Противоречие между универсалистским и релятивистским определениями военного искусства, которое можно наблюдать у де Санглена, проявилось в критическом подходе российских военных к идеям швейцарского военного теоретика Антуана-Анри де Жомини. Этот военный советник Наполеона перешел на службу к Александру I в 1813 году, после чего его работы стали обязательным чтением для нескольких поколений российских офицеров[353]
. Защита швейцарцем универсальных принципов военного искусства вызвала полемику среди российских офицеров, часть которых поставили под сомнение применимость его теории операционных линий и принципа генерального сражения к войнам против османов. Так, в 1820-е годы офицеры штаба Второй армии, располагавшейся в южных губерниях, исходили из эмпирического подхода к планированию новой войны с Османской империей, основанного на доскональном историческом исследовании предыдущих «турецких кампаний»[354].Реакция российского офицерства на идеи Жомини и других европейских военных писателей отражала растущее осознание важности национальной военной истории. С начала 1800-х годов образованные россияне могли расширить свои познания по истории «турецких кампаний» с помощью многочисленных более или менее серьезных биографий Миниха, Румянцева, Потемкина, Суворова и Кутузова[355]
. На протяжении последующего столетия эти публикации позволили создать целый пантеон российских командующих, чей способ действия против османов, заключавшийся в отказе от линейной тактики, атаках в небольших каре и колоннах, предпочтении штыковой атаки и активном использовании артиллерии, предвосхитил изменения в европейском военном искусстве, последовавшие после 1789 года[356]. Вторжение Наполеона в 1812 году дало новый импульс развитию военной историографии по мере того, как российские офицеры задались целью написать «истинную» историю этой кампании, которую якобы исказили французские авторы. Хотя войны с наполеоновской Францией находились в центре внимания российских военных историков вплоть до начала XX столетия, обращение к национальному прошлому заставило некоторых из них признать ключевую роль «турецких кампаний» в складывании специфически русского военного искусства[357].Таков был интеллектуальный фон для двух российских военных писателей первой половины XIX столетия, чьи работы содержали особенно тщательный анализ османского способа ведения войны. Первым из них был Андрей Никифорович Пушкин, капитан артиллерии и ветеран войны 1812 года, опубликовавший «Военное обозрение Турецкой империи» накануне русско-турецкой войны 1828–1829 годов. Пушкин противопоставлял военное искусство «просвещенных держав», которое, по его мнению, было «почти везде одинаково», и «оригинальность, веками утвержденную» османских воинских учреждений[358]

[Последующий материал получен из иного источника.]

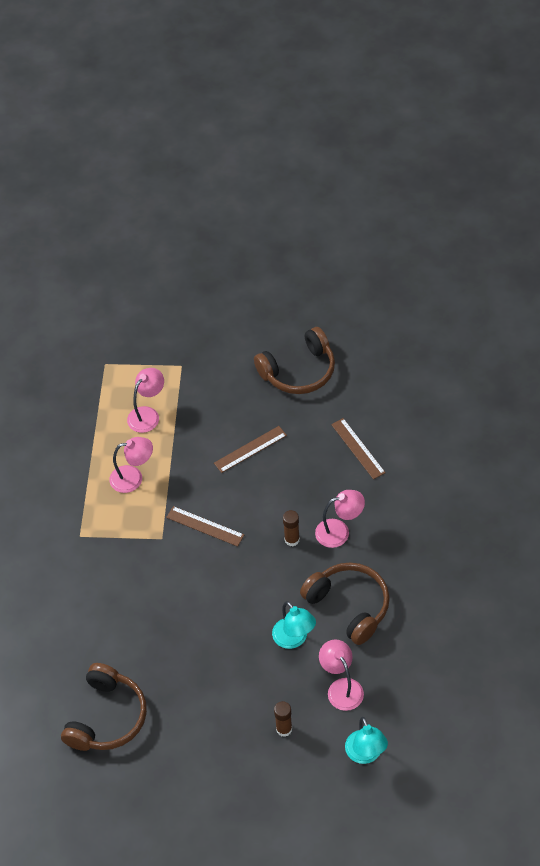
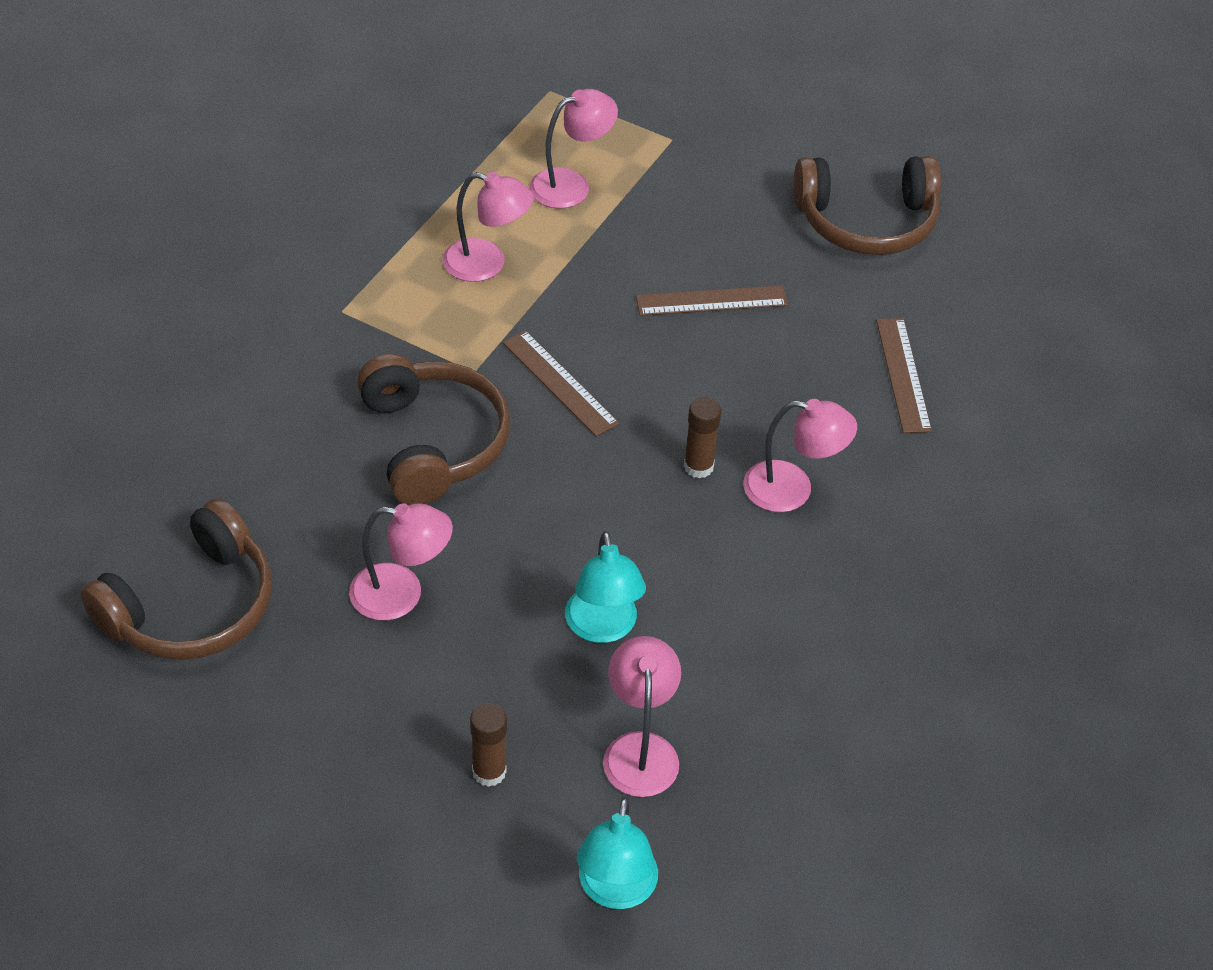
camera: 20 degrees right, 5 degrees down
brown headphones [300,562,390,645] -> brown headphones moved to [357,354,510,505]
none -> pink lamp [349,503,453,621]

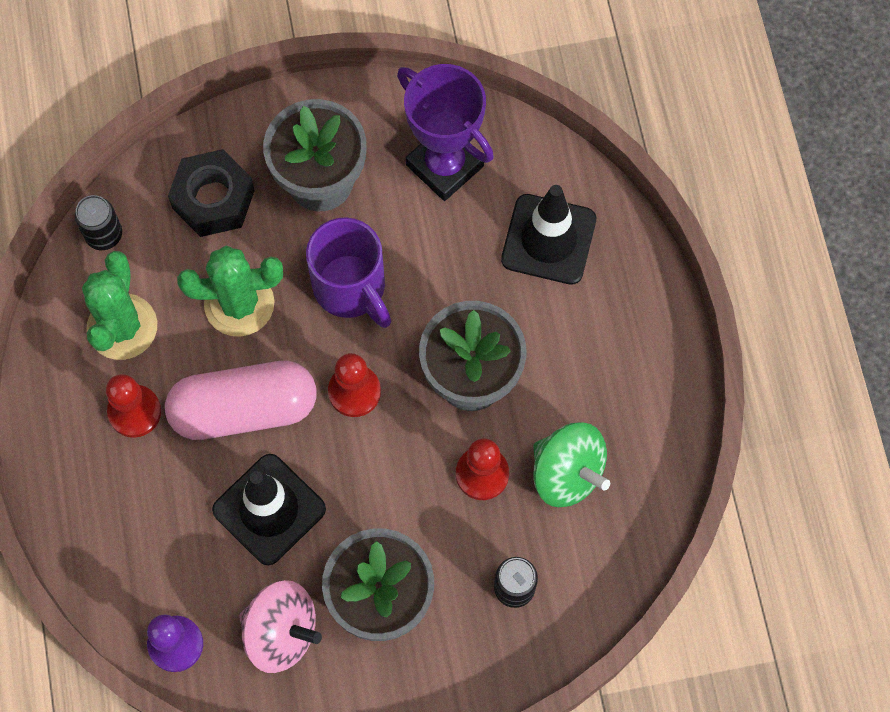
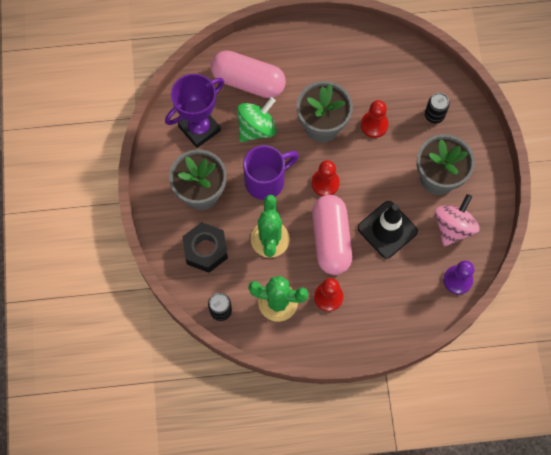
camera: 85 degrees left, 0 degrees up
black traffic cone [501,185,596,285] -> pink capsule [211,50,286,98]
green spinning top [533,422,610,507] -> green spinning top moved to [237,97,277,142]

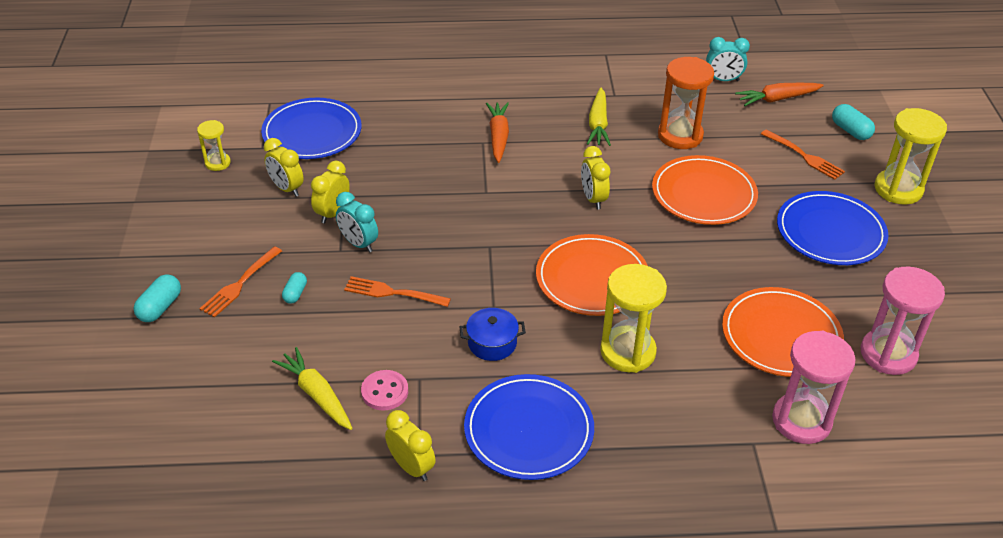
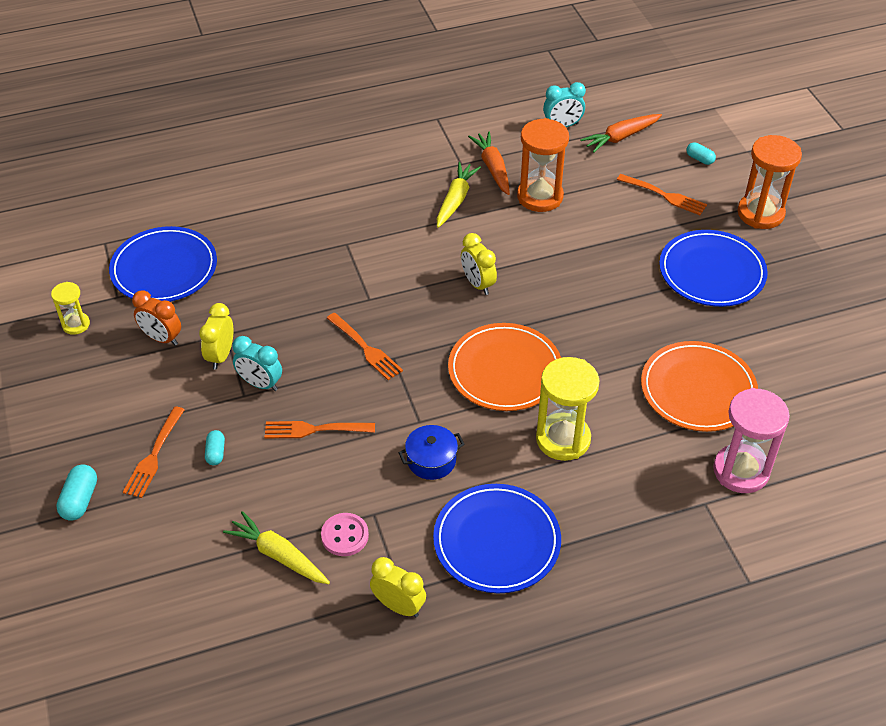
camera: 15 degrees left, 5 degrees up
yellow clock [264,138,304,197] -> orange clock [132,290,181,346]
orange carrot [486,102,509,163] -> orange carrot moved to [468,131,510,195]
yellow carrot [587,87,611,146] -> yellow carrot turned 150 degrees counterclockwise [437,162,481,228]
orange plate [652,155,758,225] -> none
turquoise capsule [832,104,875,140] -> turquoise capsule [686,142,716,165], size x0.65
pink hourglass [861,267,945,375] -> none
yellow hourglass [874,108,947,204] -> orange hourglass [738,135,802,229]
none -> orange fork [327,313,403,381]

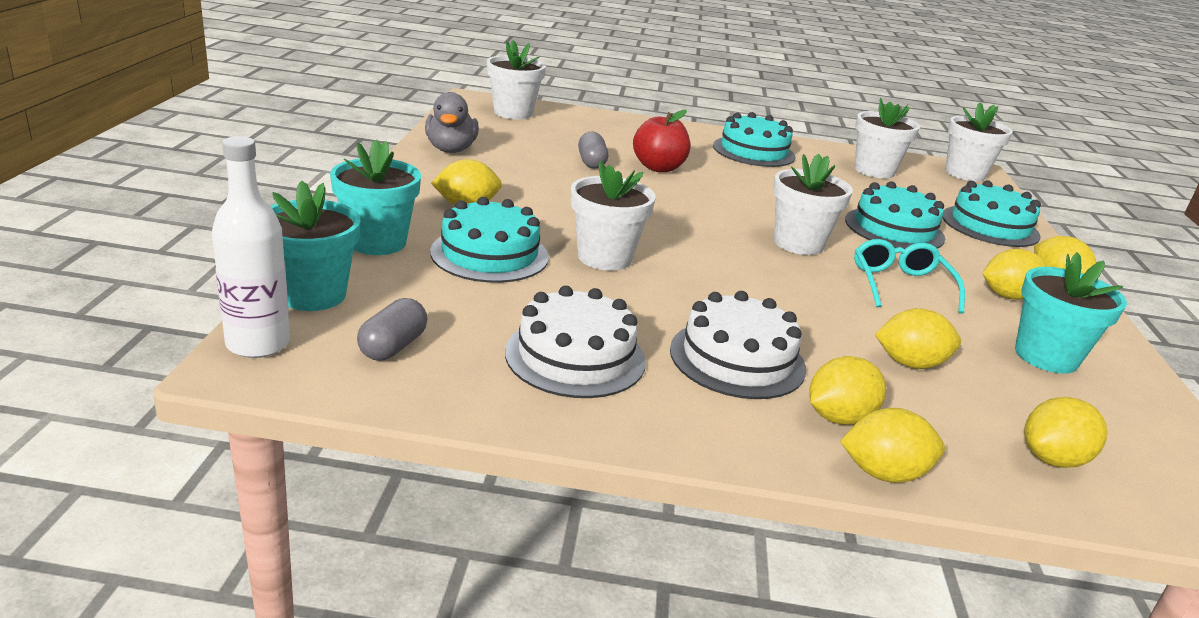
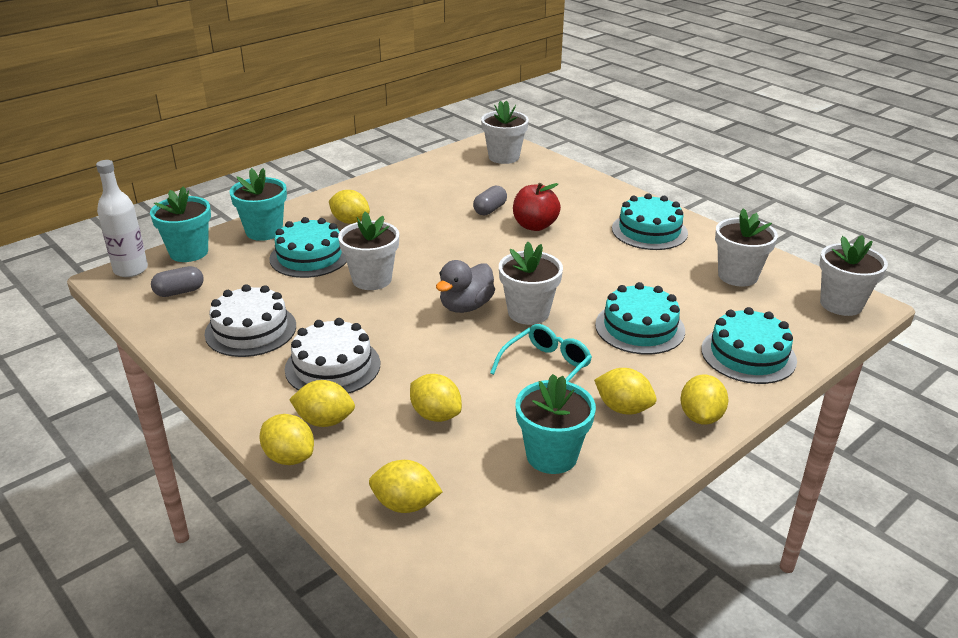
camera: 45 degrees right, 5 degrees up
grey duck [425,92,479,153] -> grey duck moved to [436,260,495,313]

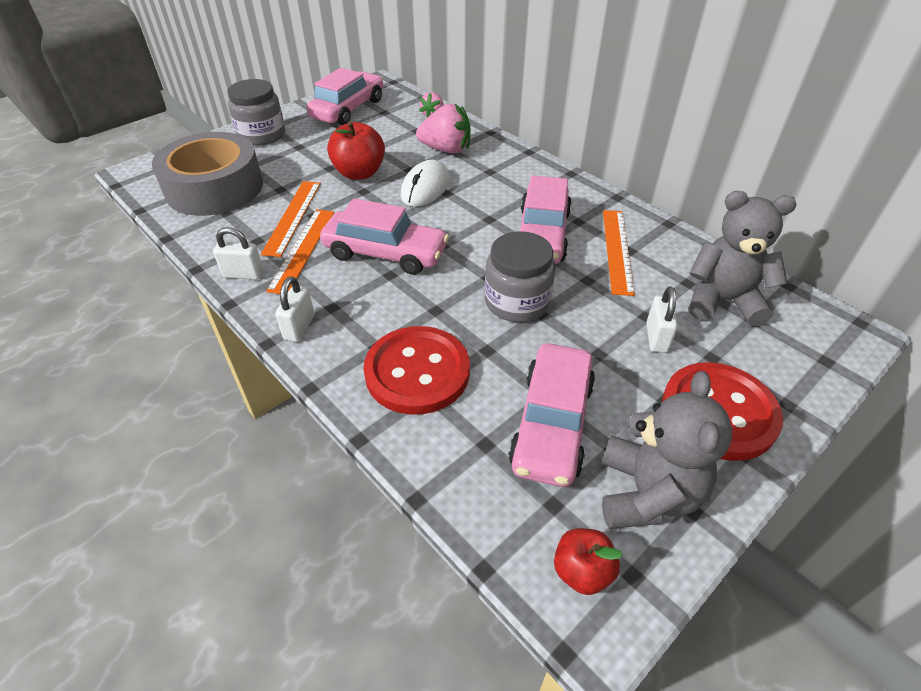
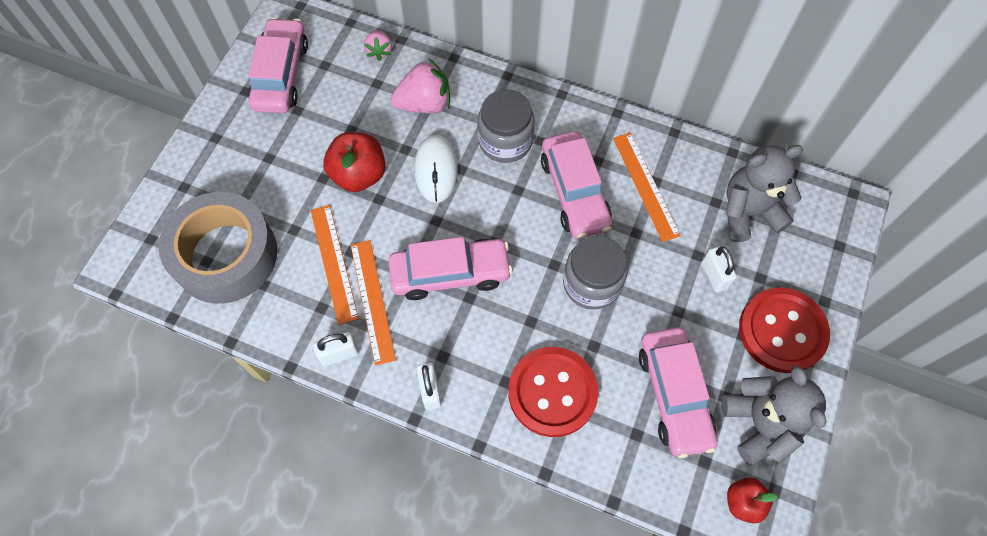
camera: 25 degrees left, 20 degrees up
grey jar [227,79,285,146] -> grey jar moved to [477,89,535,163]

. Хорошо освоив принципы европейской военной науки, автор тем не менее полагал, что «образ войны у всех народов есть следствие нравов, образа жизни и самого характера»[359]. Этот тезис в стиле Монтескье помогал Пушкину объяснять различия между европейским и османским способами ведения войны. Он утверждал, что «в Европе вообще характеры менее страстны и сильны, ибо предметы действия человеческого более развлечены, и самое смягчение нравов побуждает уважать в войне естественные права человеческие». В результате европейский образ ведения войны основывается «более на искусстве, нежели на силе, и самые стремительные нападения делаются по расчетам ума, нежели по силе души»[360].Напротив, османские воины демонстрировали «смесь воинских добродетелей и пороков в высочайшей степени, необразованность в военном деле и ослепляющий фанатизм». Согласно Пушкину, результатом этих качеств был совершенно иной «образ войны, не менее опасный и требующий большой предусмотрительности»[361]
. «Одаренные от природы крепким сложением и мужеством, и управляемые необузданным суесвятством», турки, по мнению российского автора, «в первых нападениях, своей отважностью являются страшными, имея впереди множество знамен и значков, и действуя с чрезвычайным шумом и криком». Однако при первой же неудаче они «оказывают робость» и «будучи опрокинуты, в беспорядке и с такой же скоропостижностью назад мчатся, как и вперед наступали». По мнению Пушкина, бегство было следствием хаотичности их предшествующей атаки, которая часто предпринималась без учета местности и расположения противника[362]. Поэтому общая формула успеха против османов состояла в сочетании холодного расчета и стойкости в первом столкновении. По словам Пушкина, было необходимо действовать так, «чтобы можно было сказать, что невежество и ярость Азиатцев сокрушаются об искусство и хладнокровие Европейцев»[363].